**Work order:** Tell how many lines in the records contain the word "stroke"; the number alone is the answer.

**Stored data:**
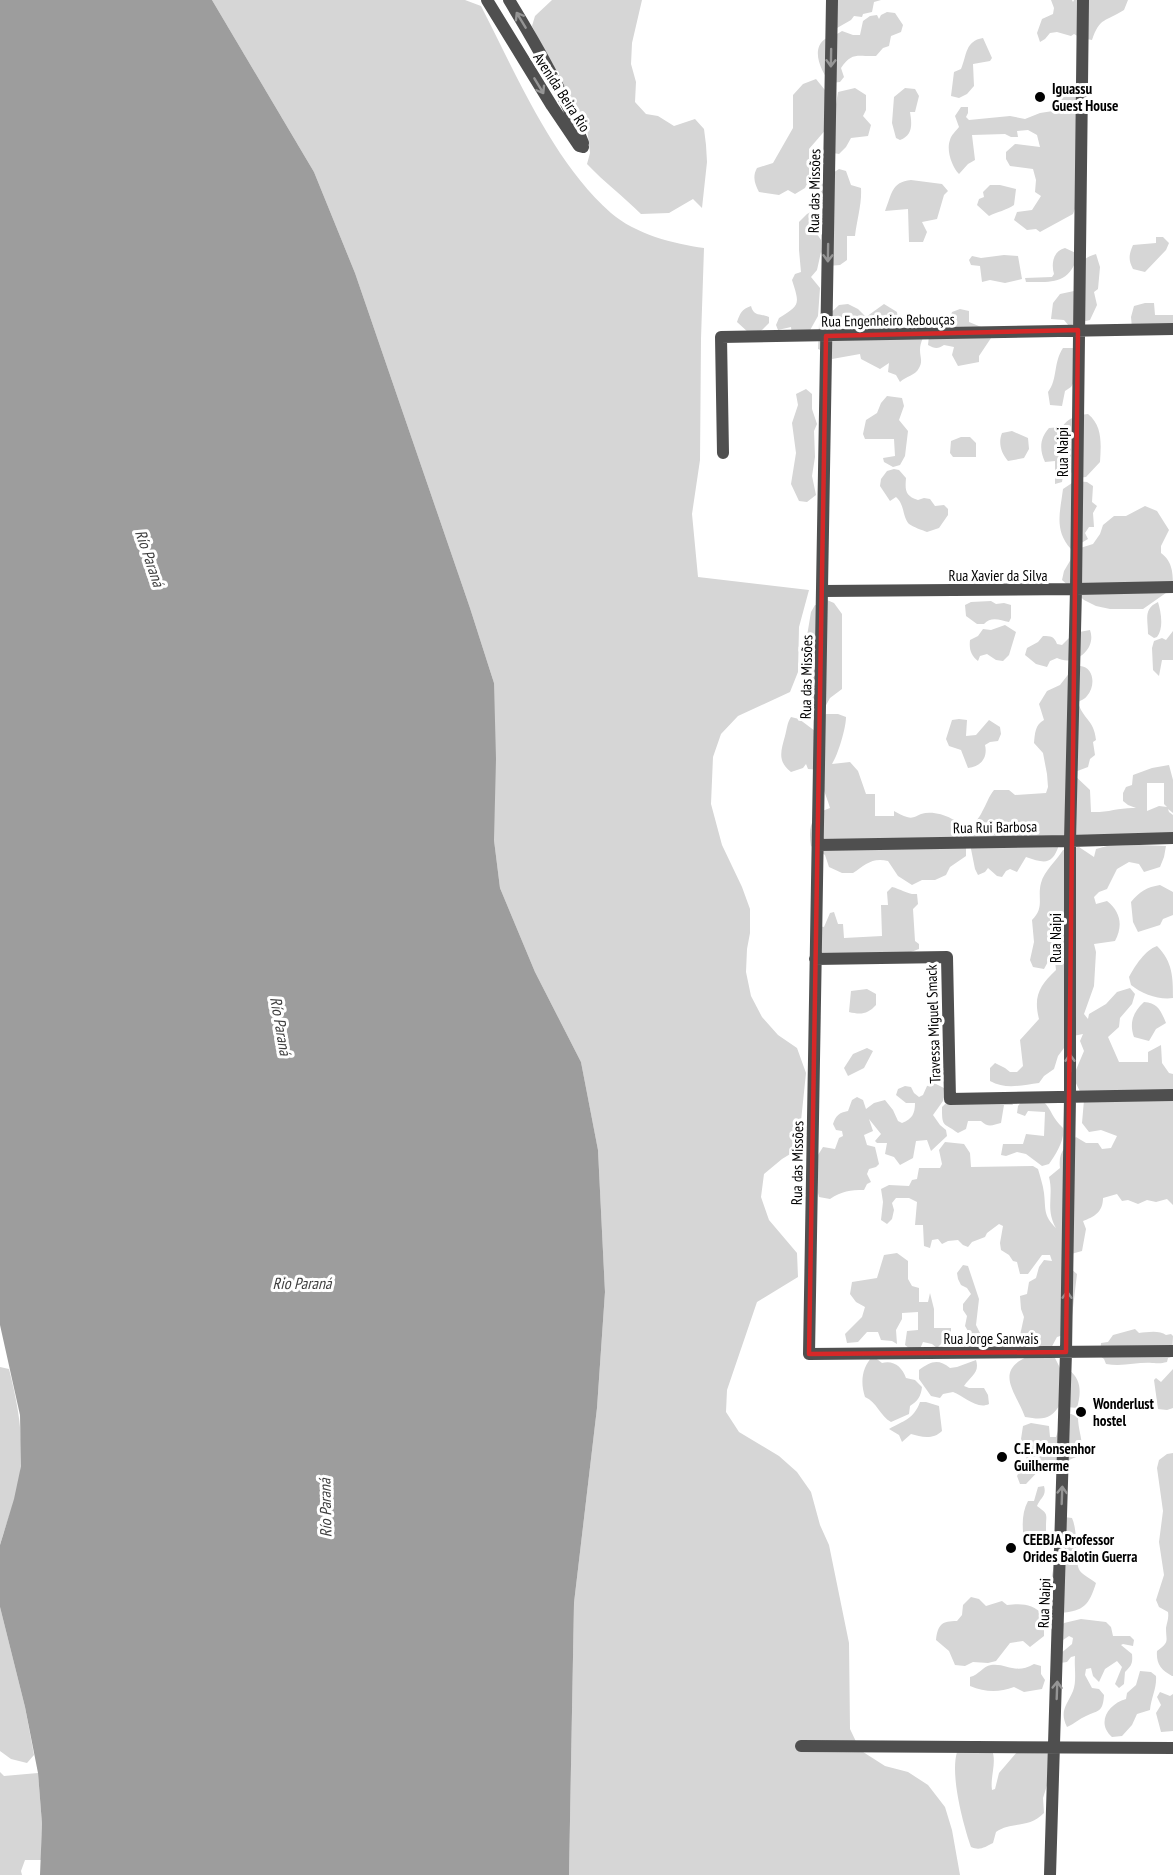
<svg xmlns="http://www.w3.org/2000/svg" width="1173" height="1875" font-family="'PT Sans Narrow',sans-serif">
<style>
.green{fill:#d6d6d6;fill-rule:evenodd}
.water{fill:#9d9d9d}
.lines{fill:none;stroke-linecap:round;stroke-linejoin:round}
.minor{stroke:#4f4f4f;stroke-width:12}
.oneway{stroke:#959595}
.marked{fill:none;stroke:#d62828;stroke-width:4.5;stroke-linejoin:round}
.poi-dot{fill:#000;stroke:#fff;stroke-width:2}
.labels{text-anchor:middle;dominant-baseline:central;stroke-width:6;stroke-linejoin:round;paint-order:stroke}
.poi-label{font-size:15px;font-weight:bold;fill:#000;stroke:#fff;text-anchor:start}
.street-label{font-size:15px;fill:#000;stroke:#fff}
.water-label{font-size:16px;font-style:italic;fill:#3e3e3e;stroke:#fff}
</style>
<rect width="100%" height="100%" fill="#fff"/>
<path class="green" d="M212,0h253l16,6c35,68 72,156 130,207 24,21 63,31 93,35l-3,91 -1,121 -8,54 6,63 111,13 -10,37 -1,45 -8,20 -52,24 -17,18 -8,23 -2,47 11,41 20,42 8,22v24l-3,16 -1,23 5,24 11,21 16,18 19,13 9,25 -5,48 4,24 -23,14 -18,15 -3,23 8,23 28,33 1,24 -41,25 -30,88 -1,22 13,20 40,24 18,16 14,20 9,33 9,20 20,98 1,86 10,21 25,16 23,6 20,13 17,22 7,23 8,45h-391l5,-272 23,-195 8,-116 -7,-142 -17,-88 -46,-90 -35,-84 -6,-48v-157l-24,-75 -115,-335 -41,-101z
M552,0h90l-10,43 -1,21 5,18 -1,20 11,12 12,2 16,10 21,-7 9,10 2,16 1,17 -5,46 -9,-9 -24,14 -28,1c-18,-18 -37,-32 -54,-50l3,-11 -3,-25 -14,-19 -41,-83 3,-10z
M834,0h47l-7,2 -2,10 -9,2 -1,3 -8,-1 -3,4 -14,8z
M1051,0h21l1,2 1,-2h54l-4,10c-19,12 -24,7 -32,30l-11,-2 -7,-4 -3,2 -14,-4 -7,1 -5,6 -5,3 -3,-9 5,-14 11,-5 1,-6z
M887,12l8,1 8,12 -2,7 -10,4 -2,10 -6,2 -7,8c-17,1 -24,-5 -35,12l3,9 -4,5 -10,1c-8,-11 -20,-33 -5,-44 5,-3 12,-4 17,-8l11,4h7l3,-14 7,-5 7,-1 2,4 2,-4z
M983,38l9,20 -2,3 -17,3 1,22 -7,8 -8,4 -8,-2 3,-24 7,-3c6,-14 4,-28 22,-31z
M816,79l13,16 5,22 4,-25 17,-4 11,7v15l-3,6 8,9 -3,11 -17,2 -5,9 -7,7 -6,-1 -5,-26 -19,22v31l-4,8 -10,6 -7,-4 -9,5 -20,-3c-4,-8 -7,-15 -2,-24l16,-5 20,-35v-33l10,-11z
M1071,87l8,2 -3,117 -3,8 -33,18 -4,-3 -9,1 -13,-10 3,-8 15,-2 9,-14 -6,-4 1,-12 -3,-11 -23,-3 -4,-7v-7l9,-8 25,3 -3,-12 -9,-5 -11,1 1,6h-7l-6,-3 -33,1 3,25 -7,4 -9,10c-7,-7 -13,-24 -9,-34 1,-5 6,-9 9,-13l-4,-11 6,-9h7v6l-2,4 3,3 41,-4 15,3 15,-6 13,-2 4,-16 6,-1z
M905,88l10,1 4,7 -4,16h-5c2,12 3,23 -10,28l-4,-2 -4,-15 2,-26z
M839,169l7,2 5,14 10,3c1,16 -4,31 -6,48h-8v24l-7,5 -12,1 -7,-14 -4,18 -6,7 9,11 -2,28 -9,16 -17,3 -1,-8 -13,3 -2,-5 3,-7c21,-13 21,-13 13,-38l3,-6 6,-2 -2,-22v-28l8,-8 8,-4c9,8 5,14 2,24l4,6v-5l4,-5 2,-32h-10l2,-16z
M911,180l31,4 6,7 -4,4 -7,24 -15,3 5,10 -4,10h-14l-1,-33 -23,2c7,-17 6,-29 26,-31z
M990,185h10l16,4 -2,16c-7,5 -17,7 -25,11l-12,-11 2,-6 5,-2 -1,-5z
M1156,237h7l6,6 -3,7 -21,22 -12,-3c-5,-9 -4,-15 0,-24l23,-2z
M1065,248l13,6c-8,31 -26,28 -52,28l-1,-4 27,-1 2,-3c-3,-10 -1,-23 11,-26z
M1096,254l4,13 -2,22 -4,3 3,13 -7,15 -4,1 -8,-2 -4,5 -5,2 -5,-6 -13,-1 2,-16 7,-9 14,-3c4,-18 1,-31 22,-37z
M1004,255l14,1 4,23 -17,4 -15,-3 -8,2 -2,-16 -9,-1 -2,-5 3,-4 9,2z
M1145,303h9l1,12h18v14l-41,-1 -1,-11 3,-11z
M848,304l10,5 8,8 18,-13 13,8 1,9 -2,6 3,4 8,-3 5,-7 11,1c5,11 -3,17 -3,28 0,7 3,11 -1,18 -4,8 -13,8 -19,14l-4,-7 -8,-3 1,-9 -9,6 -19,-10 -1,-5 -28,5 -2,-5 -12,-5 1,-25 20,-19z
M751,306c3,11 9,7 18,11v6l-10,10h-10l-12,-11c3,-9 5,-13 14,-16z
M960,309l9,2v11l17,7 5,9 -12,18v6l-21,4 -6,-11 2,-8 -10,-2c-6,4 -9,4 -16,0l1,-9 19,-9 4,-15z
M1063,348h10l1,34 -3,5 -6,4 -3,15 -12,-1 -2,-13c10,-13 5,-29 15,-44z
M806,389l6,5v15l5,15 -3,7 1,26 -3,19 4,19 -9,7 -8,-1 -8,-17 5,-31 -4,-30 6,-18 -2,-11z
M887,396l15,2 2,8 -5,14 9,11 -3,25 -5,9 -7,2 -9,-5 -1,-4 12,-2 -1,-17h-29l-2,-5 3,-14 11,-7 4,-10z
M1088,414c15,12 13,31 12,48l-14,15 -10,1 -6,-7 -6,-2 -2,13 -7,2v-23l-10,1c-6,-13 -5,-24 4,-34l13,-1c6,-9 15,-12 26,-13z
M1012,431l16,7 1,11 -5,9 -16,3c-7,-8 -10,-18 -6,-28z
M961,437h9l6,6v14h-23l-3,-4 1,-12z
M894,469l5,1 7,8c-1,12 -1,18 12,22l6,-2 6,1 5,7 9,-1 4,4v6l-9,13 -12,4c-5,-2 -14,-5 -18,-8 -7,-8 -4,-19 -13,-27l-6,4 -10,-15 1,-7 6,-8z
M1075,481l12,1 6,4 -1,16 5,4 -4,7 1,14h-5l-4,6 3,6 -17,10c-17,-19 -11,-36 -8,-60z
M1145,506l12,5 12,19 -8,16v7c12,9 12,21 12,35l-30,21h-33l-14,-3 -12,-6 -22,-20 2,-9 13,-22 16,-5 7,-10 3,-9 11,-9h12z
M827,600l7,3 8,11v75l-12,9 -5,9c-28,-16 -16,-25 -15,-50l-5,-9 6,-36 4,-7h9z
M991,601l5,3 8,-1 7,2v13l-2,4c-9,-2 -18,-6 -25,2h-7l-11,-8 -1,-11 6,-3z
M1158,602c3,10 6,26 -1,35l-3,1 -6,-4c0,-15 -5,-25 10,-32z
M1005,625l11,7 -7,23 -6,6 -7,-1 -9,-6 -7,2 -2,5c-7,-6 -9,-11 -8,-21l8,-4 5,-7 8,1z
M1090,630c7,19 -15,37 -33,28l-7,3 -3,6 -11,-3 -11,-9 2,-7 11,-6 5,-6c8,0 11,0 14,8l5,1 12,-12z
M1173,631v29h-11l-3,16 -6,-6 -1,-22 2,-7 8,-3 4,2z
M1080,666c14,1 16,20 7,30 -2,3 -6,4 -9,6 5,18 16,17 18,38l-3,2 2,13 -5,4 -2,8 -16,6 18,17 1,22c16,1 29,-5 45,-4l-8,-3 -5,-4v-8l3,-6 6,-2 1,-10 19,-7 17,-3 4,15v33l-5,-4 1,3 4,3v19l-114,11c-7,21 -15,18 -33,12l-9,15 -7,-3 -4,2 -4,6 -5,-1 -9,-8 -3,4 -7,3 -3,-6 -7,-35 -2,9v13l-16,11 -4,8 -11,5h-13l-10,5 -14,-9 -10,-15c-16,-4 -23,4 -35,12h-11l-13,-6 -4,-12 -14,-9c-3,-19 0,-32 19,-38 -4,-14 -10,-24 -10,-38l-12,-1 -2,-5 -3,4 -12,4c-14,-11 -10,-21 -6,-36 2,-7 2,-13 6,-19l8,2 16,12 11,-17h12l8,3c0,11 -8,38 -14,47l18,-2 8,9 8,23h9v22h19v-5c4,2 9,5 13,6 6,2 9,-1 14,-3 16,-5 38,6 48,18 3,-8 10,-13 13,-20 5,-9 6,-14 12,-22h15l6,5 31,-2 2,-6 -1,-13 -4,-21 -9,-10c1,-10 1,-18 10,-23l-5,-16 8,-13 13,-6 14,-18zM1147,783h17v21l3,3 -8,-1 -12,5z
M959,719l8,1 -1,16 10,-1 13,-15 11,7 1,7 -3,7 -8,1 -5,3c3,12 -4,22 -17,23l-7,-18 -12,-4 -3,-7 6,-19z
M1140,845l26,1 -2,11 -4,10 -16,5 -5,-8 -10,-2 -12,7 -10,20 -8,3 -5,5 2,7 11,-3c14,11 16,25 8,40l-21,3 2,8 -2,34 -10,28 4,5 1,-5 17,-10 11,-12 13,-4 5,6 -3,10 -12,14 -1,9 -11,10 11,25h29v-10l13,-7 1,18 7,10 4,1v131l-6,-6 -11,3 -9,-2 -9,4 -10,-4 -6,1 -5,-7 -14,4c0,14 -9,19 -20,23l3,8 -4,22 -11,3 -8,8 14,12 -7,59 -13,4 -7,13 -6,2 11,6 6,12h8c13,10 12,23 8,38l-10,-1 -6,-4c-10,17 -18,17 -36,14 -9,-25 -32,-46 4,-61l-10,-16 5,-23 -3,-8 -1,-13 7,-2 2,-12 7,-4 3,-11 5,-7 8,1 -2,-6h-8l-14,19h-8l-3,-12 -4,-1 -4,-6 -8,-5 -1,-7 3,-17 -4,-2 -12,9 -2,4 -13,5 -4,5 -5,-2 -5,-5 -10,1 -6,3 -4,-5 -6,1 -2,8 -6,-2 -1,-21h-8l2,-23 -8,-4h-13l-4,5 2,7 -2,9 -5,5 -6,-4 2,-18 -2,-13 8,-4 20,1 3,-6 5,-1 2,-11h21l2,-4 -3,-14 6,-8 19,2 6,9 1,14 62,-1 5,3c2,7 5,16 6,24 2,17 -1,22 12,35 -11,-19 -2,-32 -7,-51l11,-9c-2,-16 5,-22 16,-31l10,6h12l4,6 9,-1 6,-12 -16,-6 -12,2 -7,-9 2,-23 -11,-23 11,-26 -4,-10 3,-7 -10,2 -15,20 -4,13 -10,7 -5,7c-17,2 -33,7 -49,-2v-13l5,-5 10,5 5,4h7l6,-6 -3,-26 19,-21c-6,-23 1,-34 17,-49l-1,-9 -5,-3 -6,11 -11,-2 -3,-7 4,-18 -2,-22c13,-13 5,-22 9,-37 3,-12 16,-23 22,-33l16,-3 15,10 2,-8 11,-3z
M1160,885l13,7v23l-10,4 -3,6 -22,7 -5,-10 -2,-20c8,-10 16,-15 29,-17z
M892,887c9,2 16,8 25,7l1,10 -5,5 2,32 4,3v5l-8,3 -101,4 9,-30 5,1 6,-14 4,-1 4,12h5l1,14 38,-2 -1,-31h7l-1,-13z
M1157,946c16,16 16,32 16,52 -14,2 -31,-4 -42,-13l-2,-8c6,-11 16,-27 28,-31z
M867,989l9,5v11c-8,9 -15,10 -27,7l2,-21z
M1144,1002c14,1 17,9 22,21l-10,6 -7,12 -15,-4c-5,-14 -1,-25 10,-35z
M867,1048l6,3 -9,17 -16,8 -4,-8 9,-14z
M934,1083l12,6 -3,12 -10,14 7,10 6,5 1,6 -16,15 -4,-11 -11,1 -3,17 -13,7 -6,-8 -9,-3 2,-11h-10l-2,-2 6,-7 -12,-15 4,12 -9,4 3,10 8,2 4,17 -3,3 -7,2 -2,5 4,8 -4,2 -3,6c-14,0 -22,1 -34,9l-11,-2 -1,-4v-38l5,-8 12,2 4,-11 4,-2 -1,-5 -6,-1 -3,-6c3,-9 6,-11 15,-13l4,-11 5,-3 6,3 3,9 8,-6 11,-3 8,10 5,11 4,2c10,-4 13,-9 13,-20h-9l-10,-8 2,-6 7,-3 6,1 3,6 5,4 4,-2 4,-9z
M1011,1101l2,4h-9l-3,18c-8,2 -13,5 -20,-2h-13l-2,8 -8,4c-15,-11 -16,-5 -16,-26l5,-5z
M1022,1101h21c9,9 9,17 20,27 2,12 -7,26 -14,36l-7,2 -16,-12 -9,-2 -11,4 -5,-1 2,-11h20l3,-10 18,2 1,-24 -17,-1 -3,5 -8,-3 1,-7z
M897,1253l11,8v18l4,7 7,2v14h9l2,-9 4,16v19h17v6l-14,14 -5,-4 -9,-2 -3,7h-10l-5,-4 2,-14 11,-1v-18l-16,1v6l-6,11 1,14 -5,-3 -11,-1 -3,-8h-11l-9,10 -11,1 -2,-9 17,-17 3,-10 -9,-5 -6,-8 2,-12 25,-4 7,-23z
M963,1265l5,1 11,33 -3,26 6,12 -1,8 -6,5 -7,-2 -5,-5 5,-12 -3,-5 2,-10 -4,-6v-6l8,-10 -4,-6 -6,-3 -3,-6 -1,-6z
M1135,1329l4,4c8,-1 21,-3 27,2l5,-1 2,2 -1,21 -4,1 -1,4c-7,2 -9,1 -15,1 -15,-1 -29,4 -46,1l-2,-5 -4,-3 1,-13 7,-1 5,-7z
M873,1356l9,7c12,-3 20,4 24,15l9,2 7,7c-1,9 -4,14 -12,19l-1,8 -18,8c-11,-6 -14,-20 -26,-25 -5,-15 -3,-30 8,-41z
M976,1360c4,13 -5,16 -12,26l5,2h15l4,7 1,9c-12,6 -25,-8 -36,-12l-10,2 -3,4 -9,-2 -12,-17v-9c11,-8 19,-12 31,-2l7,-1z
M0,1367l9,2c8,32 14,62 12,96 -1,27 -14,54 -21,80z
M1173,1369v39l-6,2 -9,-1 -4,-29 2,-2 5,4z
M920,1402h6l13,4 3,25c-9,9 -21,6 -31,3l-9,8 -3,-7 -10,-6c14,-8 25,-10 31,-27z
M1071,1414l7,3c0,14 6,24 3,38l-29,12 -8,-2 -18,19h-6l-3,-8 5,-10 5,-4 -2,-16 -4,-7 2,-13 8,-3 18,3 1,11h6l7,-21z
M1173,1453v223h-1c-11,-6 -16,-12 -15,-25 13,-9 9,-10 9,-23 1,-6 3,-10 2,-16l-9,-5 -3,-7 8,-25 -5,-33 4,-31 -6,-43 2,-8 8,-6z
M1044,1486c3,10 -4,12 -7,20 12,9 9,7 9,21 0,8 1,12 -3,20l-15,1 -3,-3c-3,-15 -4,-31 3,-44h6l4,-14z
M1064,1517l8,1c7,16 2,44 8,53 3,4 11,8 16,12 -7,22 -12,28 -35,30l-9,-24 -1,-9z
M971,1597l8,2 7,7 16,-5 5,4c16,-2 25,-1 37,10v21l-14,11 -7,-6 -13,2 -14,18 -8,2 -15,-1 -8,4 -10,-1 -6,-14 -13,-11c2,-16 6,-19 21,-19l5,-6 1,-10z
M0,1607l25,100 9,48 -7,8 -16,-4 -11,-8z
M1081,1619l25,3 5,5 2,9h17l4,4 -1,6 -10,-2 -2,1 11,9c1,10 -1,12 -7,18l-1,12 -5,4 -4,-4 7,-17 -5,-6 -12,8 -6,13 -6,-6 -2,-8 -5,1 -1,6 7,13 7,1 5,6c-1,17 -5,15 -18,21 -7,3 -12,8 -19,11 -8,-16 0,-22 6,-36 4,-10 1,-25 2,-35l-4,1 -4,5 -7,1v-9l12,-10 1,-6 -4,-2 -6,4 -4,-11 5,-6z
M1034,1664l7,2v8l4,6 -3,9 -18,3 -10,-5c-16,6 -29,5 -44,-1v-9c9,-2 13,-11 21,-12 16,-2 24,10 43,-1z
M1140,1671l11,1 5,4c1,12 -5,22 -6,34l-13,4 -5,11 -10,11 -10,1c-16,-14 -4,-33 14,-38l1,-6 9,-8z
M1160,1692l10,4 3,-2v37l-12,1 -5,-19 5,-8 -4,-8z
M1037,1749l14,5 -2,25 -6,19 1,15c-15,16 -33,8 -48,19l-3,11c-8,4 -13,8 -22,4 -8,-23 -21,-72 -14,-95l35,-2c5,13 -2,26 0,40l3,-1 4,-16 18,-21z
M0,1772l4,4 34,-3 4,51 -1,36h-16l-4,11 1,4h-22z"/>
<path class="water" d="M0,0h212l102,172 41,101 115,335 24,75 2,76 -2,81 6,48 35,84 46,90 17,88 7,142 -8,116 -23,195 -5,272h-529l2,-51 -4,-51 -13,-66 -25,-100v-62l14,-46 7,-33 -1,-51 -20,-90z"/>
<g class="lines">
<path class="minor" d="M487,0l65,106 27,40 4,1
M509,0c28,46 55,93 74,143
M832,0l-23,1354 364,-3
M723,453l-2,-116 452,-8
M823,591l253,-2 97,-2
M818,845l252,-4 103,-3
M815,959l132,-2 3,142 223,-4
M801,1746l372,2
M1050,1875l16,-523 4,-255v-256l6,-252 7,-589"/>
</g>
<defs><path id="oneway-shaft" d="M-6 0H5M1.5-3L5.5 0L1.5 3" fill="none" stroke-width="1.6" stroke-linecap="round" stroke-linejoin="round" transform="scale(1.5)"/></defs>
<g class="oneway">
<use href="#oneway-shaft" transform="translate(521 20) rotate(-121)"/>
<use href="#oneway-shaft" transform="translate(831 58) rotate(91)"/>
<use href="#oneway-shaft" transform="translate(539 86) rotate(59)"/>
<use href="#oneway-shaft" transform="translate(828 253) rotate(91)"/>
<use href="#oneway-shaft" transform="translate(1070 1063) rotate(-90)"/>
<use href="#oneway-shaft" transform="translate(1067 1300) rotate(-89)"/>
<use href="#oneway-shaft" transform="translate(1062 1495) rotate(-88)"/>
<use href="#oneway-shaft" transform="translate(1057 1690) rotate(-88)"/>
</g>
<path class="marked" d="M1078,330l-12,1022 -257,2 17,-1018z"/>
<g class="poi-dot">
<circle cx="1040" cy="97" r="6"/>
<circle cx="1081" cy="1412" r="6"/>
<circle cx="1002" cy="1457" r="6"/>
<circle cx="1011" cy="1548" r="6"/>
</g>
<g class="labels">
<g class="poi-label">
<text x="1052" y="88">Iguassu<tspan x="1052" dy="17">Guest House</tspan></text>
<text x="1093" y="1403">Wonderlust<tspan x="1093" dy="17">hostel</tspan></text>
<text x="1014" y="1448">C.E. Monsenhor<tspan x="1014" dy="17">Guilherme</tspan></text>
<text x="1023" y="1539">CEEBJA Professor<tspan x="1023" dy="17">Orides Balotin Guerra</tspan></text>
</g>
<g class="street-label">
<text transform="translate(562 92) rotate(57)">Avenida Beira Rio</text>
<text transform="translate(814 191) rotate(-89)">Rua das Missões</text>
<text transform="translate(888 320) rotate(-1)">Rua Engenheiro Rebouças</text>
<text transform="translate(1062 452) rotate(-90)">Rua Naipi</text>
<text x="998" y="575">Rua Xavier da Silva</text>
<text transform="translate(806 677) rotate(-89)">Rua das Missões</text>
<text transform="translate(995 827) rotate(-1)">Rua Rui Barbosa</text>
<text transform="translate(1055 938) rotate(-90)">Rua Naipi</text>
<text transform="translate(933 1024) rotate(-92)">Travessa Miguel Smack</text>
<text transform="translate(797 1163) rotate(-89)">Rua das Missões</text>
<text x="991" y="1338">Rua Jorge Sanwais</text>
<text transform="translate(1044 1603) rotate(-88)">Rua Naipi</text>
</g>
<g class="water-label">
<text transform="translate(150 558) rotate(71)">Río Paraná</text>
<text transform="translate(281 1026) rotate(80)">Río Paraná</text>
<text x="302" y="1283">Rio Paraná</text>
<text transform="translate(325 1508) rotate(-91)">Río Paraná</text>
</g>
</g>
</svg>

**Task result:** 10